Report each line of the records below that contains the word "pour", copying the whole line.

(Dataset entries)
----------------

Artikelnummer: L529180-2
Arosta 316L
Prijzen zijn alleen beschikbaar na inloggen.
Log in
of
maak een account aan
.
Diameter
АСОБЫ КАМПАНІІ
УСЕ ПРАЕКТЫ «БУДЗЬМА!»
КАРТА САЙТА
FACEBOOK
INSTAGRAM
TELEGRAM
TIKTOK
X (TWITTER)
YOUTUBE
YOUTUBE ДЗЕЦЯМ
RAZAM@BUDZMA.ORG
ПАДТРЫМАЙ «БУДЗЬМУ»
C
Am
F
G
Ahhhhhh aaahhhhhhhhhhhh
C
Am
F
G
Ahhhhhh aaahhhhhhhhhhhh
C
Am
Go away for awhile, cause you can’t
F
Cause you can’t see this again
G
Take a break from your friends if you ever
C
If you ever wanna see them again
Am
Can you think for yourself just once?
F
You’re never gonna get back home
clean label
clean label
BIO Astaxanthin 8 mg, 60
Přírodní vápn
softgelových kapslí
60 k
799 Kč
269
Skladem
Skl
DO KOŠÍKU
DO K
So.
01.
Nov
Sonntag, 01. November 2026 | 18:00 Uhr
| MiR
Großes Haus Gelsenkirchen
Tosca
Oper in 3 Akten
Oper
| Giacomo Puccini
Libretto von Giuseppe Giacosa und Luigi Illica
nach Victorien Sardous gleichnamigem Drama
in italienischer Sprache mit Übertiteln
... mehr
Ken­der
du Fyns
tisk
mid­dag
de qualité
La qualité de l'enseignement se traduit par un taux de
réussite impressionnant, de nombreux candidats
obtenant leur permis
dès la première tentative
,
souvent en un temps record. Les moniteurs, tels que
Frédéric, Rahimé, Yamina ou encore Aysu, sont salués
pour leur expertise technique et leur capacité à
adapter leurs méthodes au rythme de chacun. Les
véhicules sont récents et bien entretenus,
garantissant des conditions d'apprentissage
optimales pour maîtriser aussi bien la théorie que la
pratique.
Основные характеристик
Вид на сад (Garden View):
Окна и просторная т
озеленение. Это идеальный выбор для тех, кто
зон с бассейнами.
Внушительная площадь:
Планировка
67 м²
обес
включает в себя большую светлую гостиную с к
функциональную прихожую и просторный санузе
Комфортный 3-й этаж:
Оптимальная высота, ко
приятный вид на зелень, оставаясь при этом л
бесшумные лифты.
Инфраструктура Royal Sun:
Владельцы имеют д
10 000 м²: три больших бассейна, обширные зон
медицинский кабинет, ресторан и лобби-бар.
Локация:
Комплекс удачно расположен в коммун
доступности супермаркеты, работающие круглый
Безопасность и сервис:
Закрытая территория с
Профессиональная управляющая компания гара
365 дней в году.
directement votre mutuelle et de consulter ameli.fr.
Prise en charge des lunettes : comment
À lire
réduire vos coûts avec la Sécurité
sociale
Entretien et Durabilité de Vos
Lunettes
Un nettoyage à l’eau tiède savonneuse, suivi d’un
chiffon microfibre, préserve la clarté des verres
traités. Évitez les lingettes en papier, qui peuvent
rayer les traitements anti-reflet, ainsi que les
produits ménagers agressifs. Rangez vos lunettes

----------------

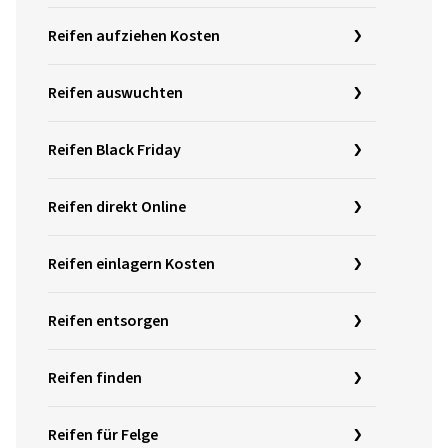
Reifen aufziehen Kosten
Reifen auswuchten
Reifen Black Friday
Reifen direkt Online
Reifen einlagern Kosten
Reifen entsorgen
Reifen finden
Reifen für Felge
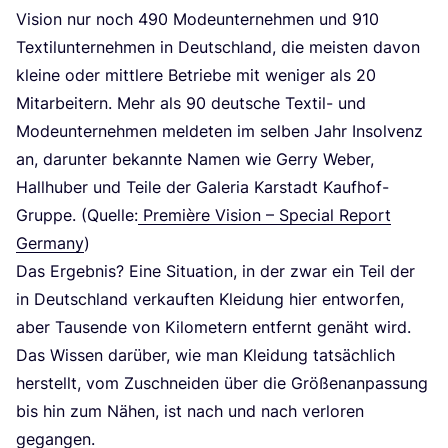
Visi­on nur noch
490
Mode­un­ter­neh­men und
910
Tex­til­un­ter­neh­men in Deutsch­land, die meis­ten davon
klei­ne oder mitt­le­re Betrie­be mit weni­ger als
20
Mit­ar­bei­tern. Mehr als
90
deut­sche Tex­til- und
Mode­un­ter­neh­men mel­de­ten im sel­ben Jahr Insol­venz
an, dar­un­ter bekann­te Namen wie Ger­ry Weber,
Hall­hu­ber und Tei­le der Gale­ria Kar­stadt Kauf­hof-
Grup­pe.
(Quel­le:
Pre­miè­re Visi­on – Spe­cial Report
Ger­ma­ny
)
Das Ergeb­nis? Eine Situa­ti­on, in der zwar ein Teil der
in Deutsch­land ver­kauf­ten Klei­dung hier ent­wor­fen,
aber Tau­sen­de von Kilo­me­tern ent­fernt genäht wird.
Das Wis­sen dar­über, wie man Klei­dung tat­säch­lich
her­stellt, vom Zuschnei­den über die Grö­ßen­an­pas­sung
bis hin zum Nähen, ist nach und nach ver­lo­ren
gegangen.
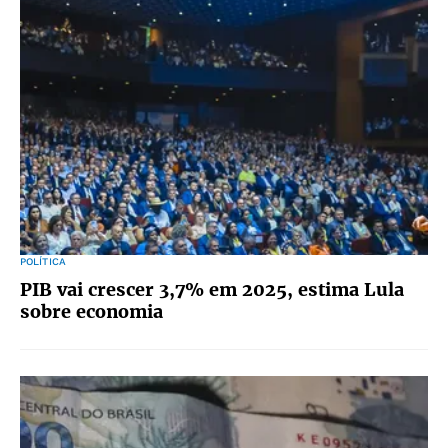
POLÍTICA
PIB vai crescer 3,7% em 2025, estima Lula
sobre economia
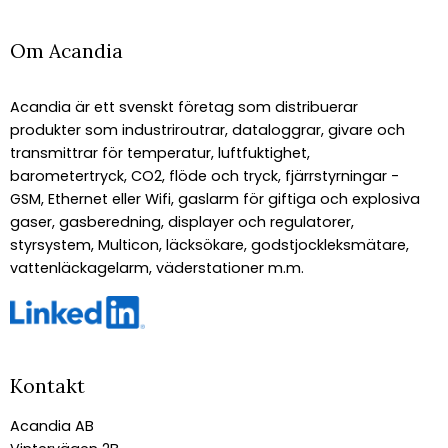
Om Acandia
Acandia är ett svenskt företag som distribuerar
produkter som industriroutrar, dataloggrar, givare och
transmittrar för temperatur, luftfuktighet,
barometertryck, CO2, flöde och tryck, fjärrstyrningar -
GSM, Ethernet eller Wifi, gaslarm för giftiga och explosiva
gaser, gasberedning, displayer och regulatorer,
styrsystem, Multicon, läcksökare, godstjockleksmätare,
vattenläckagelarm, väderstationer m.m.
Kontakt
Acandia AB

----------------

> **Response box**
pour leur expertise technique et leur capacité à
optimales pour maîtriser aussi bien la théorie que la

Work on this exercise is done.